§ **EXERCISE REQUIREMENTS**
Which lines below contain the word "review"? Pick out each of them and copy it.

§ **Collected data**
--------

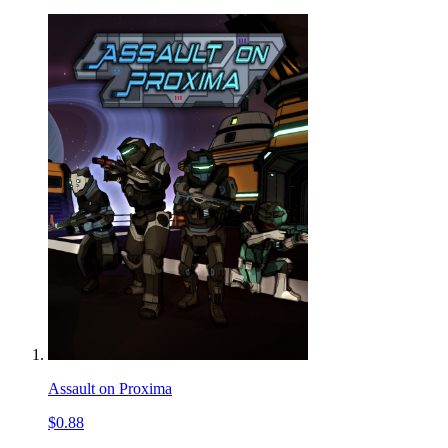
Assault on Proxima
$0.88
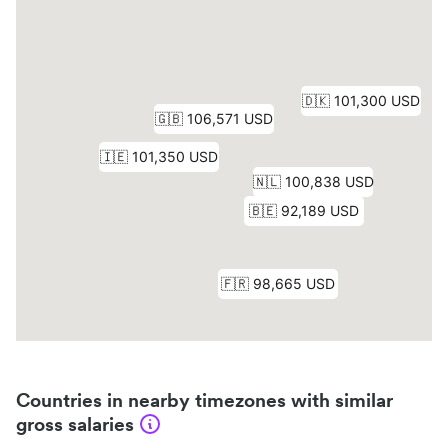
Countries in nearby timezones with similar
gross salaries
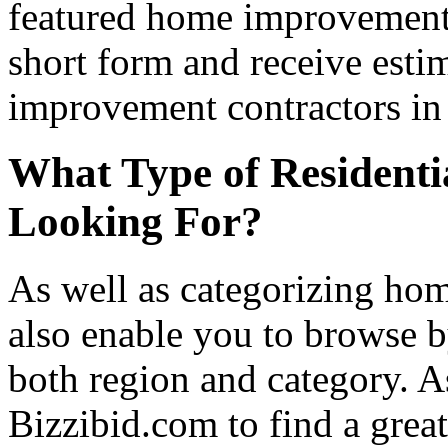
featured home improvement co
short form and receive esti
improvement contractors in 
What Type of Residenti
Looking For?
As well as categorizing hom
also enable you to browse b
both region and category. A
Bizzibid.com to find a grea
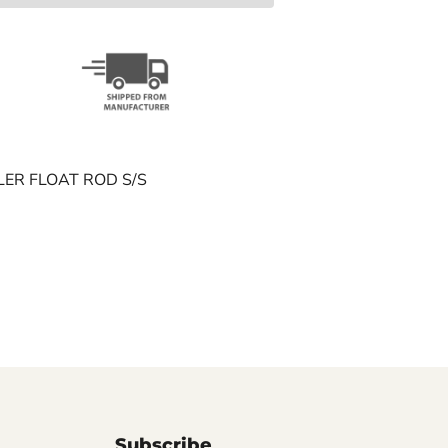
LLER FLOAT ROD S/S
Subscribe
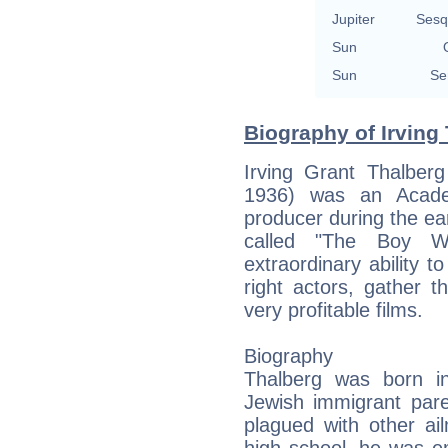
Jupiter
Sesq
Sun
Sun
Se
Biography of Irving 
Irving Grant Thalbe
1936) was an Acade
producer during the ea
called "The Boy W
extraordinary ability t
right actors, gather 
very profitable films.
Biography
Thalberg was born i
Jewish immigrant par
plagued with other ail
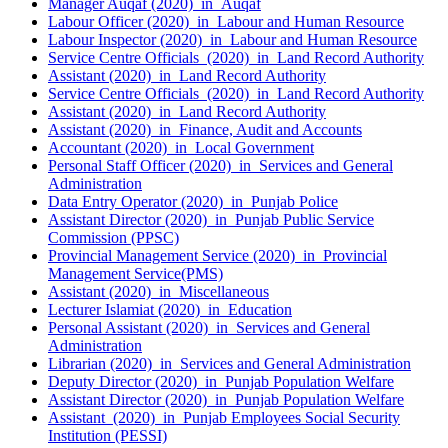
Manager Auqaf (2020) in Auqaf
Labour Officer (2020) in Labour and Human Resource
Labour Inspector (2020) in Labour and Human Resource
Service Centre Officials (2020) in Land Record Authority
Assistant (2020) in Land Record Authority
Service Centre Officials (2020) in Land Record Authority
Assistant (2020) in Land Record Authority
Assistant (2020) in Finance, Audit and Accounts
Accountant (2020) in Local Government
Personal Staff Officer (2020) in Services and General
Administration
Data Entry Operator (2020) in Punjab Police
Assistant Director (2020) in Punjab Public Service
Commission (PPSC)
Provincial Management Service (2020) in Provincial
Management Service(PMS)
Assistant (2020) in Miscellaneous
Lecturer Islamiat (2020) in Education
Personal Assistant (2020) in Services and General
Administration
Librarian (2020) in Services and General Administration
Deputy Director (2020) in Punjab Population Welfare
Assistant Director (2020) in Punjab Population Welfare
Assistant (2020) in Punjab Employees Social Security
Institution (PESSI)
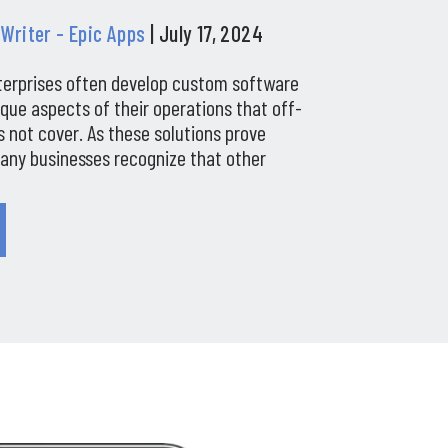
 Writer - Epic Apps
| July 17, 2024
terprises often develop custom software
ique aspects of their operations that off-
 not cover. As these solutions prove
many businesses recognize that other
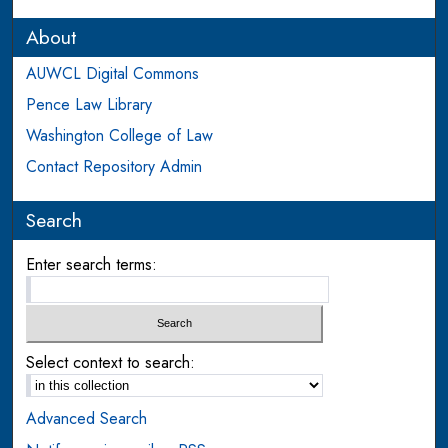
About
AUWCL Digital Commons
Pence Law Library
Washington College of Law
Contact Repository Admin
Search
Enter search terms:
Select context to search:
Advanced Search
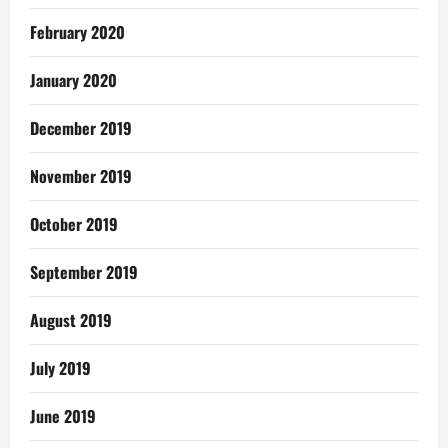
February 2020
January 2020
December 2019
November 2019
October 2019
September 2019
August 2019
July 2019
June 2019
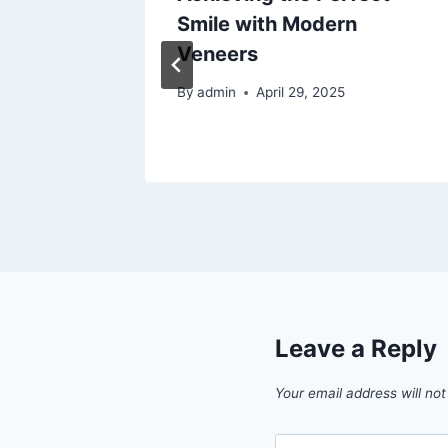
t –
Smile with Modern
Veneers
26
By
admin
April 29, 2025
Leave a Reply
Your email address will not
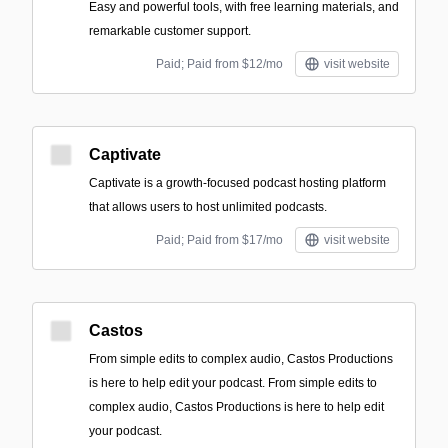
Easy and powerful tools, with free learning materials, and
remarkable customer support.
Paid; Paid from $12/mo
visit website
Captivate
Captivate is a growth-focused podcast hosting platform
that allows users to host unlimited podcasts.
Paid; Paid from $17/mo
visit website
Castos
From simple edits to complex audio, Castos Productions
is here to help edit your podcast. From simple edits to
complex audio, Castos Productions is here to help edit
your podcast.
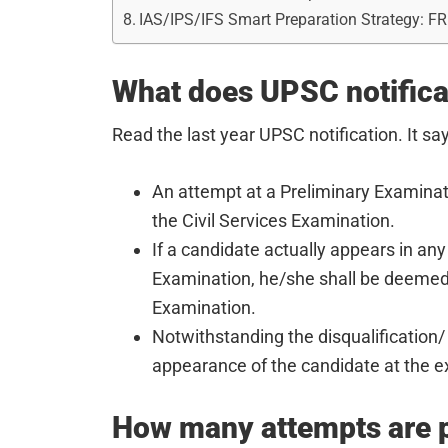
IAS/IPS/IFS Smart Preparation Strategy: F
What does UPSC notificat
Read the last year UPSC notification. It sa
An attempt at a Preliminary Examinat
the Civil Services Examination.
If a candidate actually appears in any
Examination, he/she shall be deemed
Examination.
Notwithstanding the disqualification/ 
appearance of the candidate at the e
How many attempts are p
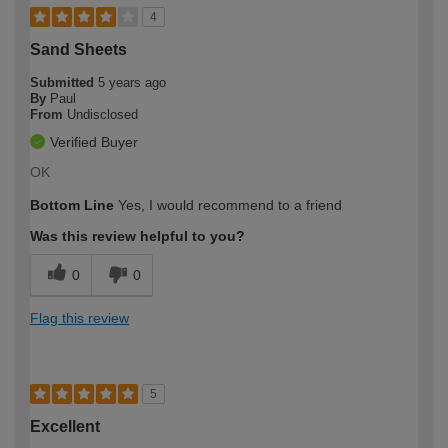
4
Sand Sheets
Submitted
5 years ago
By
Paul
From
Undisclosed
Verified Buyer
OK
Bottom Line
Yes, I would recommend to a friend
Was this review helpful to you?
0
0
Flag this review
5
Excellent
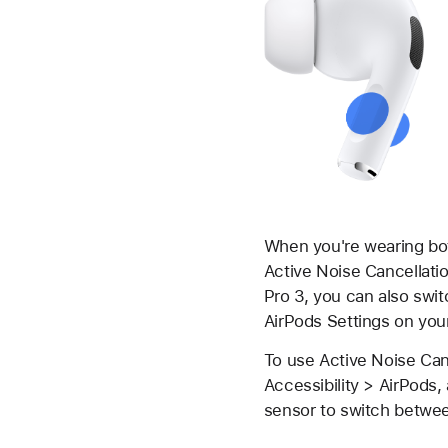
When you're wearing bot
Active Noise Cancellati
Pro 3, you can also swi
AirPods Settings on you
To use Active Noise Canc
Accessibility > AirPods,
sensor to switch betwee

--------

§ **SOLUTION TO THE PROBLEM**
Was this review helpful to you?
Flag this review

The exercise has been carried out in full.